TASK BRIEF: Continue the page text about Starbucks and the threat to the world's coffee crop, picking up right after its final sentence.

## BEGIN PAGE TEXT

I’ve been seeing this come up in Google recently, but it was only on October 17 that I decided to write a letter about Starbucks’ concerns about the world’s coffee crop, which were described in the October 16 issue of the Seattle Post-Intelligencer:
There’s a global crisis of unimaginable import and the powers that be aren’t doing anything about it, despite Seattleites’ strident efforts to raise awareness.
No, it’s not “Occupy Seattle.” We’re talking about a threat to the world’s coffee supply; and Starbucks executives, not underemployed young people, are ringing the alarm.
Jim Hanna, the Seattle coffee empire’s sustainability director, told The Guardian that climate change is already spurring severe hurricanes and more resistant bugs that are reducing crop yields.
I could imagine a future without oil more easily than one without coffee. Sent October 17:
For American coffee drinkers, the news that climate change may drastically impact future crops around the world should be a sobering revelation. Of course, it isn’t just the bitter brown berry that’ll get clobbered by the consequences of a runaway greenhouse effect, but virtually every aspect of planetary agriculture.

## END PAGE TEXT
## BEGIN RECORDS PROVIDED

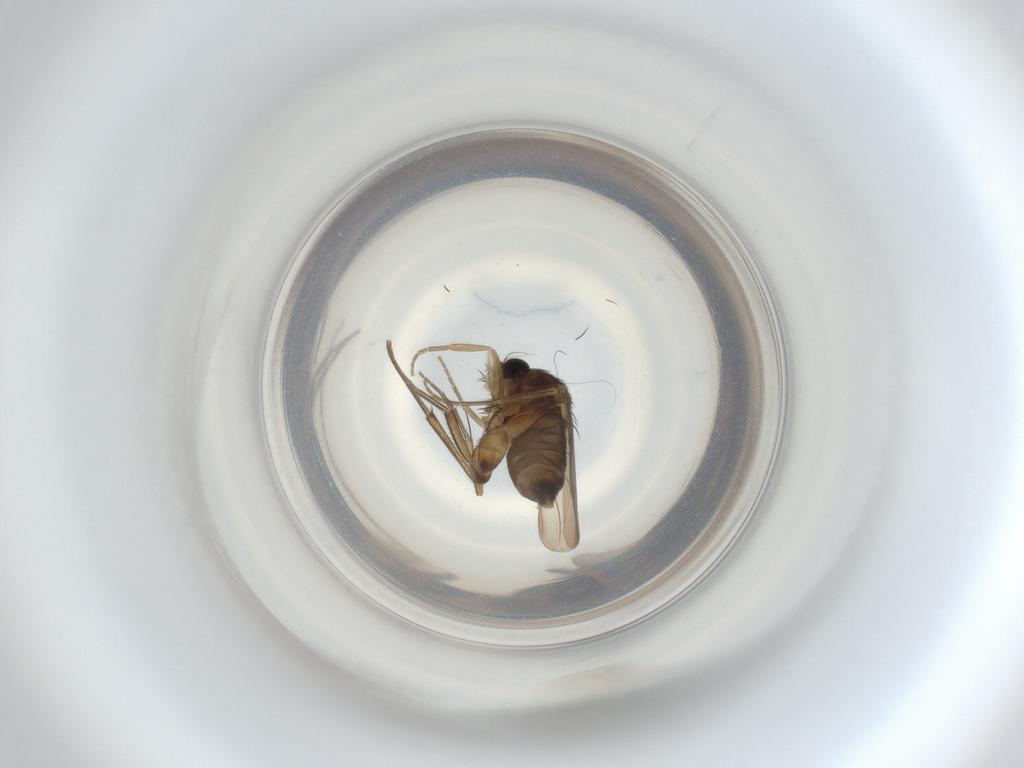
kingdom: Animalia
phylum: Arthropoda
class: Insecta
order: Diptera
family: Phoridae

## END RECORDS PROVIDED

RESULT OF THE TASK:
But it is also worth noticing that Starbucks actually has a “Sustainability Director” — an official whose responsibilities presumably involve looking farther into the future than the next quarterly report. This is something which other corporations should emulate.
How different would our planetary energy economy be if the big oil companies’ priorities were built around more than short-term profitability? How different would our planetary environment be if they respected (and acted upon) climatologists’ reports instead of lavishing funding on anti-science politicians?
It’s time for the fossil fuel industries to wake up — and smell the coffee.